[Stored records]
□ □ □ □ □ □ □

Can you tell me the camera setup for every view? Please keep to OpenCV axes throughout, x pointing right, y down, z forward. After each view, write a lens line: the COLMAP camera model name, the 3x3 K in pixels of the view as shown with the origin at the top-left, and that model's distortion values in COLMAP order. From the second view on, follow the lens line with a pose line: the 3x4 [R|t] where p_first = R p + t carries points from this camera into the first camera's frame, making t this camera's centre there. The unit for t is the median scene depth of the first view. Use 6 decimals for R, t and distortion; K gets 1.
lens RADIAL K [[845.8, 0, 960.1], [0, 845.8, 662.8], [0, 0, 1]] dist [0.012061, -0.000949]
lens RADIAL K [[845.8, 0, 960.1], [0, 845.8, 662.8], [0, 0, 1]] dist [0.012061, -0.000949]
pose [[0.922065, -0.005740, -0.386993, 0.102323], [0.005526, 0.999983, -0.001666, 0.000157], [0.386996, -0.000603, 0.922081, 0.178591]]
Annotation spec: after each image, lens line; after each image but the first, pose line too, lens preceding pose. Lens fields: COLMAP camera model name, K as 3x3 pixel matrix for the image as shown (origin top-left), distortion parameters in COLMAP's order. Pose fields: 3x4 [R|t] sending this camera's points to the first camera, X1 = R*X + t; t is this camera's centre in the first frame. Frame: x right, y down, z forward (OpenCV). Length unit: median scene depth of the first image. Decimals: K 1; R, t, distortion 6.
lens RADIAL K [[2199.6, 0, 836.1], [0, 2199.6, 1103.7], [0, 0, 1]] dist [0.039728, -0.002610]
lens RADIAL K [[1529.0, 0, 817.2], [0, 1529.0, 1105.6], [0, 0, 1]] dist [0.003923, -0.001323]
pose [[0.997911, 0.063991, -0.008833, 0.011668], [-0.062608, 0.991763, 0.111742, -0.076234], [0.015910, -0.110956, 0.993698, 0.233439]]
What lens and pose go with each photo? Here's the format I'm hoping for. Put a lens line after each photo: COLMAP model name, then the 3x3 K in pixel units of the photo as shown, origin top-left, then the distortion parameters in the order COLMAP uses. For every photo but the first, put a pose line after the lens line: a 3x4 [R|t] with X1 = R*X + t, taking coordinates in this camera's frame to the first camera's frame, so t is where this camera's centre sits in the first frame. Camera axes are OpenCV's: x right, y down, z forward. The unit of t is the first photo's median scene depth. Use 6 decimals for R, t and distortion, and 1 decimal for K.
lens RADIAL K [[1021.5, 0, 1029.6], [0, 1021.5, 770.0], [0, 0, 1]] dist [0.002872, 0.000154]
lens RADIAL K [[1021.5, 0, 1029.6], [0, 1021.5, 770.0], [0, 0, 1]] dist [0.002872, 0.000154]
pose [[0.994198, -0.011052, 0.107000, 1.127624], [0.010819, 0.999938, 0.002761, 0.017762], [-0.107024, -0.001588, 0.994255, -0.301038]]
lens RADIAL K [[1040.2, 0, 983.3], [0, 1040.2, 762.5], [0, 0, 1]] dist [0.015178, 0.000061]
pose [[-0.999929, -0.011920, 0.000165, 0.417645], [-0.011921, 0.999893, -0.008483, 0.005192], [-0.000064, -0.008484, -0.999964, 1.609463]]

□ □ □ □ □ □ □

## PROMPT
For this exercise, all the data must be repeated exactly.

## RESPONSE TO THE TASK
Can you tell me the camera setup for every view? Please keep to OpenCV axes throughout, x pointing right, y down, z forward. After each view, write a lens line: the COLMAP camera model name, the 3x3 K in pixels of the view as shown with the origin at the top-left, and that model's distortion values in COLMAP order. From the second view on, follow the lens line with a pose line: the 3x4 [R|t] where p_first = R p + t carries points from this camera into the first camera's frame, making t this camera's centre there. The unit for t is the median scene depth of the first view. Use 6 decimals for R, t and distortion; K gets 1.
lens RADIAL K [[845.8, 0, 960.1], [0, 845.8, 662.8], [0, 0, 1]] dist [0.012061, -0.000949]
lens RADIAL K [[845.8, 0, 960.1], [0, 845.8, 662.8], [0, 0, 1]] dist [0.012061, -0.000949]
pose [[0.922065, -0.005740, -0.386993, 0.102323], [0.005526, 0.999983, -0.001666, 0.000157], [0.386996, -0.000603, 0.922081, 0.178591]]
Annotation spec: after each image, lens line; after each image but the first, pose line too, lens preceding pose. Lens fields: COLMAP camera model name, K as 3x3 pixel matrix for the image as shown (origin top-left), distortion parameters in COLMAP's order. Pose fields: 3x4 [R|t] sending this camera's points to the first camera, X1 = R*X + t; t is this camera's centre in the first frame. Frame: x right, y down, z forward (OpenCV). Length unit: median scene depth of the first image. Decimals: K 1; R, t, distortion 6.
lens RADIAL K [[2199.6, 0, 836.1], [0, 2199.6, 1103.7], [0, 0, 1]] dist [0.039728, -0.002610]
lens RADIAL K [[1529.0, 0, 817.2], [0, 1529.0, 1105.6], [0, 0, 1]] dist [0.003923, -0.001323]
pose [[0.997911, 0.063991, -0.008833, 0.011668], [-0.062608, 0.991763, 0.111742, -0.076234], [0.015910, -0.110956, 0.993698, 0.233439]]
What lens and pose go with each photo? Here's the format I'm hoping for. Put a lens line after each photo: COLMAP model name, then the 3x3 K in pixel units of the photo as shown, origin top-left, then the distortion parameters in the order COLMAP uses. For every photo but the first, put a pose line after the lens line: a 3x4 [R|t] with X1 = R*X + t, taking coordinates in this camera's frame to the first camera's frame, so t is where this camera's centre sits in the first frame. Camera axes are OpenCV's: x right, y down, z forward. The unit of t is the first photo's median scene depth. Use 6 decimals for R, t and distortion, and 1 decimal for K.
lens RADIAL K [[1021.5, 0, 1029.6], [0, 1021.5, 770.0], [0, 0, 1]] dist [0.002872, 0.000154]
lens RADIAL K [[1021.5, 0, 1029.6], [0, 1021.5, 770.0], [0, 0, 1]] dist [0.002872, 0.000154]
pose [[0.994198, -0.011052, 0.107000, 1.127624], [0.010819, 0.999938, 0.002761, 0.017762], [-0.107024, -0.001588, 0.994255, -0.301038]]
lens RADIAL K [[1040.2, 0, 983.3], [0, 1040.2, 762.5], [0, 0, 1]] dist [0.015178, 0.000061]
pose [[-0.999929, -0.011920, 0.000165, 0.417645], [-0.011921, 0.999893, -0.008483, 0.005192], [-0.000064, -0.008484, -0.999964, 1.609463]]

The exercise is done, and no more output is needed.